→ **THE DATA**:

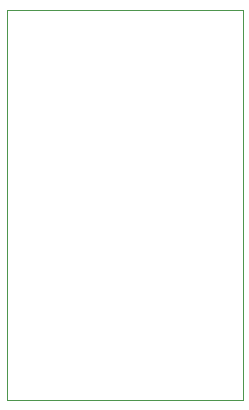
<source format=gko>
G04 Layer_Color=16711935*
%FSLAX42Y42*%
%MOMM*%
G71*
G01*
G75*
%ADD14C,0.10*%
D14*
X0Y0D02*
Y3300D01*
X2000D01*
Y0D02*
Y3300D01*
X0Y0D02*
X2000D01*
M02*

</source>
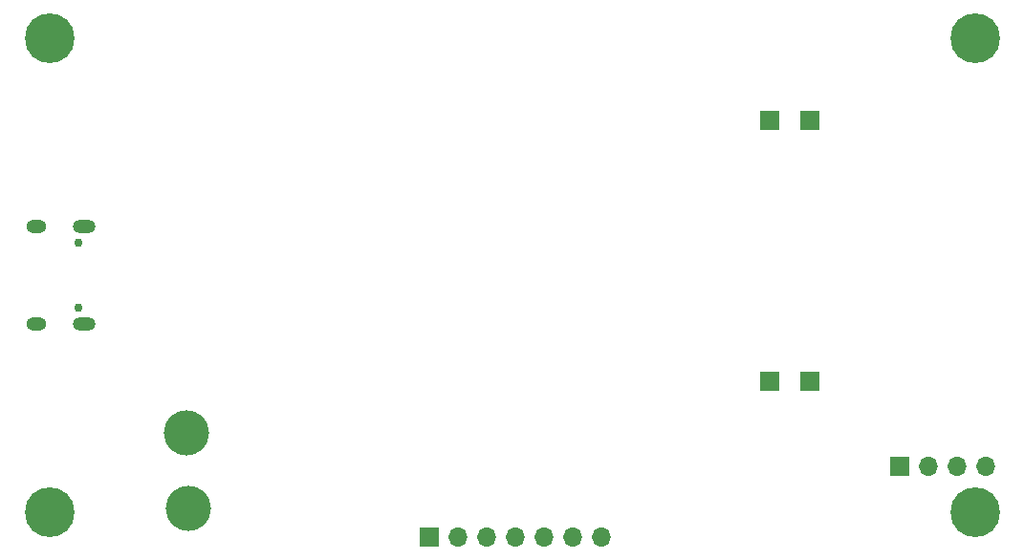
<source format=gbr>
%TF.GenerationSoftware,KiCad,Pcbnew,7.0.7*%
%TF.CreationDate,2024-06-24T12:25:00-07:00*%
%TF.ProjectId,Business Card PCB Hot Plate,42757369-6e65-4737-9320-436172642050,rev?*%
%TF.SameCoordinates,Original*%
%TF.FileFunction,Soldermask,Bot*%
%TF.FilePolarity,Negative*%
%FSLAX46Y46*%
G04 Gerber Fmt 4.6, Leading zero omitted, Abs format (unit mm)*
G04 Created by KiCad (PCBNEW 7.0.7) date 2024-06-24 12:25:00*
%MOMM*%
%LPD*%
G01*
G04 APERTURE LIST*
%ADD10R,1.700000X1.700000*%
%ADD11O,1.700000X1.700000*%
%ADD12C,0.700000*%
%ADD13C,4.400000*%
%ADD14C,4.000000*%
%ADD15C,0.750000*%
%ADD16O,2.000000X1.200000*%
%ADD17O,1.800000X1.200000*%
G04 APERTURE END LIST*
D10*
%TO.C,J4*%
X103250000Y-45035328D03*
%TD*%
%TO.C,J7*%
X106800000Y-68135328D03*
%TD*%
%TO.C,J10*%
X114750000Y-75685328D03*
D11*
X117290000Y-75685328D03*
X119830000Y-75685328D03*
X122370000Y-75685328D03*
%TD*%
D10*
%TO.C,J8*%
X73080000Y-81935328D03*
D11*
X75620000Y-81935328D03*
X78160000Y-81935328D03*
X80700000Y-81935328D03*
X83240000Y-81935328D03*
X85780000Y-81935328D03*
X88320000Y-81935328D03*
%TD*%
D12*
%TO.C,H4*%
X37800000Y-37735328D03*
X38283274Y-36568602D03*
X38283274Y-38902054D03*
X39450000Y-36085328D03*
D13*
X39450000Y-37735328D03*
D12*
X39450000Y-39385328D03*
X40616726Y-36568602D03*
X40616726Y-38902054D03*
X41100000Y-37735328D03*
%TD*%
%TO.C,H2*%
X119800000Y-37735328D03*
X120283274Y-36568602D03*
X120283274Y-38902054D03*
X121450000Y-36085328D03*
D13*
X121450000Y-37735328D03*
D12*
X121450000Y-39385328D03*
X122616726Y-36568602D03*
X122616726Y-38902054D03*
X123100000Y-37735328D03*
%TD*%
D14*
%TO.C,J3*%
X51800000Y-79435328D03*
%TD*%
D12*
%TO.C,H3*%
X37800000Y-79735328D03*
X38283274Y-78568602D03*
X38283274Y-80902054D03*
X39450000Y-78085328D03*
D13*
X39450000Y-79735328D03*
D12*
X39450000Y-81385328D03*
X40616726Y-78568602D03*
X40616726Y-80902054D03*
X41100000Y-79735328D03*
%TD*%
D10*
%TO.C,J5*%
X106800000Y-45035328D03*
%TD*%
D14*
%TO.C,J2*%
X51600000Y-72735328D03*
%TD*%
D12*
%TO.C,H1*%
X119800000Y-79735328D03*
X120283274Y-78568602D03*
X120283274Y-80902054D03*
X121450000Y-78085328D03*
D13*
X121450000Y-79735328D03*
D12*
X121450000Y-81385328D03*
X122616726Y-78568602D03*
X122616726Y-80902054D03*
X123100000Y-79735328D03*
%TD*%
D10*
%TO.C,J6*%
X103240000Y-68145328D03*
%TD*%
D15*
%TO.C,J1*%
X42006000Y-55835328D03*
X42006000Y-61635328D03*
D16*
X42506000Y-54410328D03*
D17*
X38326000Y-54410328D03*
D16*
X42506000Y-63060328D03*
D17*
X38326000Y-63060328D03*
%TD*%
M02*

</source>
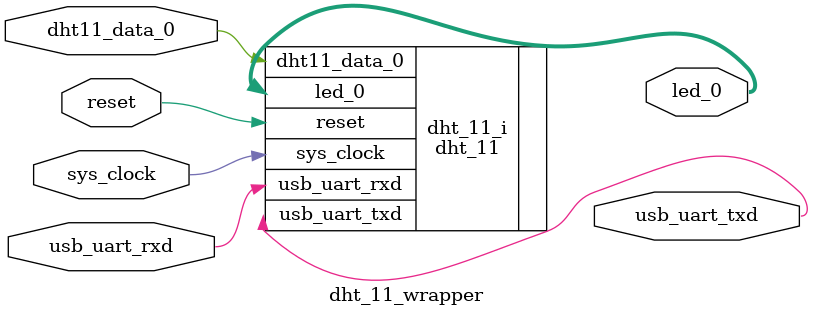
<source format=v>
`timescale 1 ps / 1 ps

module dht_11_wrapper
   (dht11_data_0,
    led_0,
    reset,
    sys_clock,
    usb_uart_rxd,
    usb_uart_txd);
  inout dht11_data_0;
  output [15:0]led_0;
  input reset;
  input sys_clock;
  input usb_uart_rxd;
  output usb_uart_txd;

  wire dht11_data_0;
  wire [15:0]led_0;
  wire reset;
  wire sys_clock;
  wire usb_uart_rxd;
  wire usb_uart_txd;

  dht_11 dht_11_i
       (.dht11_data_0(dht11_data_0),
        .led_0(led_0),
        .reset(reset),
        .sys_clock(sys_clock),
        .usb_uart_rxd(usb_uart_rxd),
        .usb_uart_txd(usb_uart_txd));
endmodule

</source>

→ **TASK**: Copy nothing but the lines above from the one with "X122616726Y-78568602D03*" to the one with "inout dht11_data_0;", inclusive, word for word. Leave every picture out.

→ **RESPONSE**:
X122616726Y-78568602D03*
X122616726Y-80902054D03*
X123100000Y-79735328D03*
%TD*%
D10*
%TO.C,J6*%
X103240000Y-68145328D03*
%TD*%
D15*
%TO.C,J1*%
X42006000Y-55835328D03*
X42006000Y-61635328D03*
D16*
X42506000Y-54410328D03*
D17*
X38326000Y-54410328D03*
D16*
X42506000Y-63060328D03*
D17*
X38326000Y-63060328D03*
%TD*%
M02*

</source>
<source format=v>
`timescale 1 ps / 1 ps

module dht_11_wrapper
   (dht11_data_0,
    led_0,
    reset,
    sys_clock,
    usb_uart_rxd,
    usb_uart_txd);
  inout dht11_data_0;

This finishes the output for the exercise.